Разговор о трупе, посаженном в саду, отсылает читателя к первым строкам поэмы, где герой также отождествляется с богом растительности. Мотив возрождения-в-смерть, который возникает в начале “Погребения мертвого”, в конце главы фокусируется в метафорическом образе трупа. “Снег забвения”(forgetful snow)-метафорический эмотивно-оценочный эпитет, вводящий в первом эпизоде мотив смерти, трансформируется в финале в “нежданый мороз”(sudden frost). Параллелизм эпизодов, подчеркнутый общностью образов и мотивов, дает мне основание заключить, что первая часть поэмы обладает четкой симметрической композицией. Соответственно финальная сцена первой части не требует допольнительного комментария.

Доминирующие в отрывке метафорические образы усиливают ощущение погружения повествователя в сферу небытия, точнее, в мир, где нет четкого различия между жизнью и смертью. Зима, время упадка духа, время сна и смерти, заставляет читателя соотнести данный эпизод с началом поэмы, где речь идет о летаргическом сне, обозначающем тему смерть-в-жизни: «Winter kept us warm, covering/Earth in forgetful snow ».

Поэма состоит из пяти частей разной длины, между которыми существует глубокая внутренняя связь, однако почувствовать ее при первом прочтении почти невозможно. Поэма строится по методу «свободной ассоциации», четко очерченных персонажей в ней нет, персонажи мелькают как в калейдоскопе. Бессюжетность поэмы позволяет им беспрестанно менять свой облик. Как известно, персонажи мифов способны перевоплощаться, персонажи Элиота также легко трансформируются один в другой.

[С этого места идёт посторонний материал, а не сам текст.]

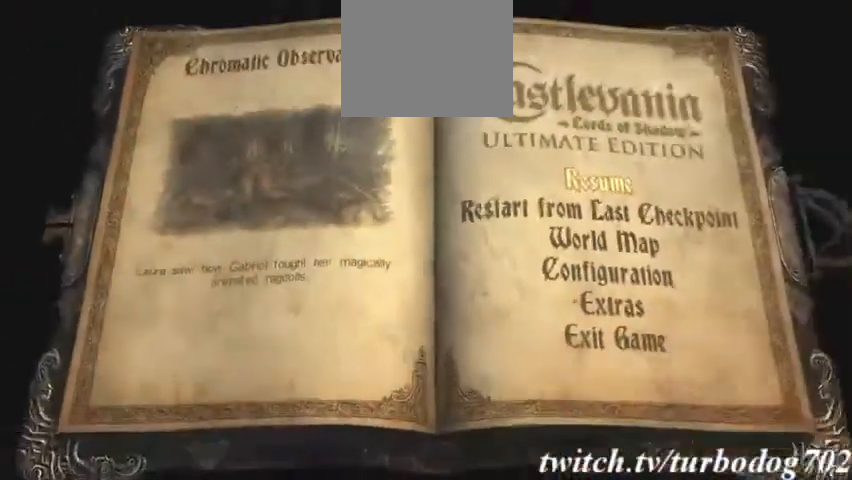
{"dt_ms": 500, "buttons": ["CROSS", "TRIANGLE"], "events": [[67, "TRIANGLE", "down"], [300, "DPAD_DOWN", "down"], [400, "DPAD_DOWN", "up"], [500, "CROSS", "down"]]}
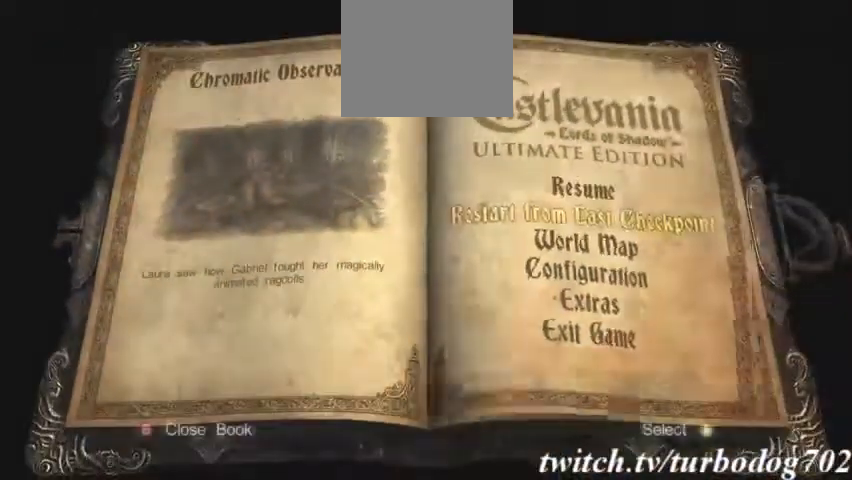
{"dt_ms": 500, "buttons": ["CROSS", "TRIANGLE"]}
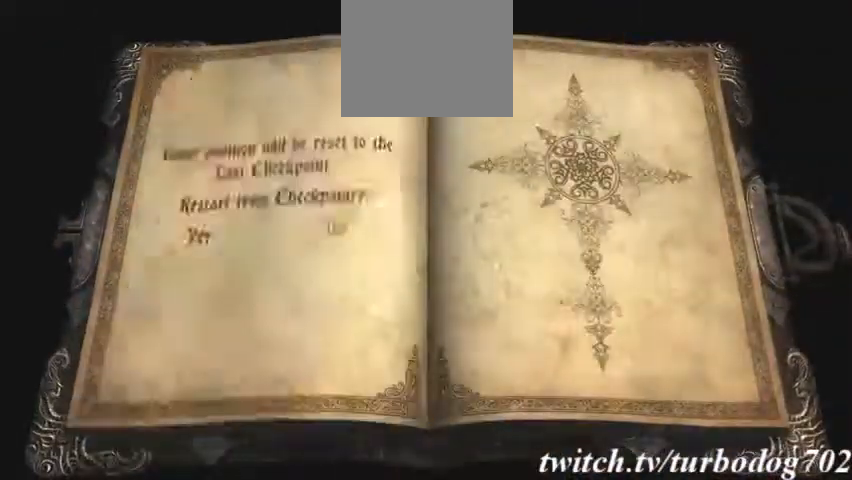
{"dt_ms": 1000, "buttons": []}
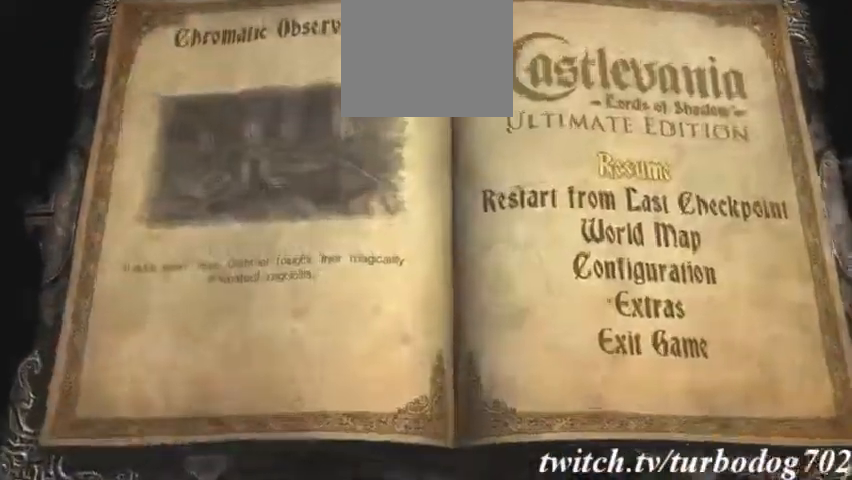
{"dt_ms": 1000, "buttons": ["DPAD_DOWN"]}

Десятки исследований на Западе посвящены извлечению скрытого смысла каждого перевоплощения, каждого намека, многие из которых, в свою очередь, отличаются крайним субъективизмом и туманностью. Символика поэмы подчас с трудом поддается расшифровке. Элиот «прояснил» некоторые из символов, но существование авторского комментария к поэме уже само по себе предупреждает о ее сложности и недоступности. За многими образами поэмы - определенные авторы, литературные произведения, персонажи. Отголоски чужих идей и настроений, ассоциаций, которые возникают у тех кто с ними знаком играют важную роль в процессе восприятия поэмы и в решении ее замысла. Особенно часто Элиот обращается к Данте, Шекспиру, «елизаветинцам», Бодлеру.

Игра в шахматы «A game of chess»

Необходимо прежде всего рассматривать поэтический отрывок “Смерть Герцогини”,чтобы определить основное направление, в котором развивалась творческая мысль Элиота. Здесь обращает на себя внимание тот факт, что стержневым мотивом для поэта первоначально был мотив замкнутости и изолированности людей, их некоммуникабельности. Именно поэтому II глава была первоначально названа “В клетке”. И все же непосредственно перед публикацией “The Waste Land” “Смерть Героини” была отвергнута, а глава получила новое название, “Игра в Шахматы”, ибо оно больше чем прежнее соответствовало выверенному Элиотом соотношению в эпизодах доминирующих мотивов и тем. Что касается второй главы, то здесь мотив замкнутости оказался подчинен мотиву механического (бессознательного) существования, который и был заявлен в новом заглавии, “A Game Of Chess”[26, с.41].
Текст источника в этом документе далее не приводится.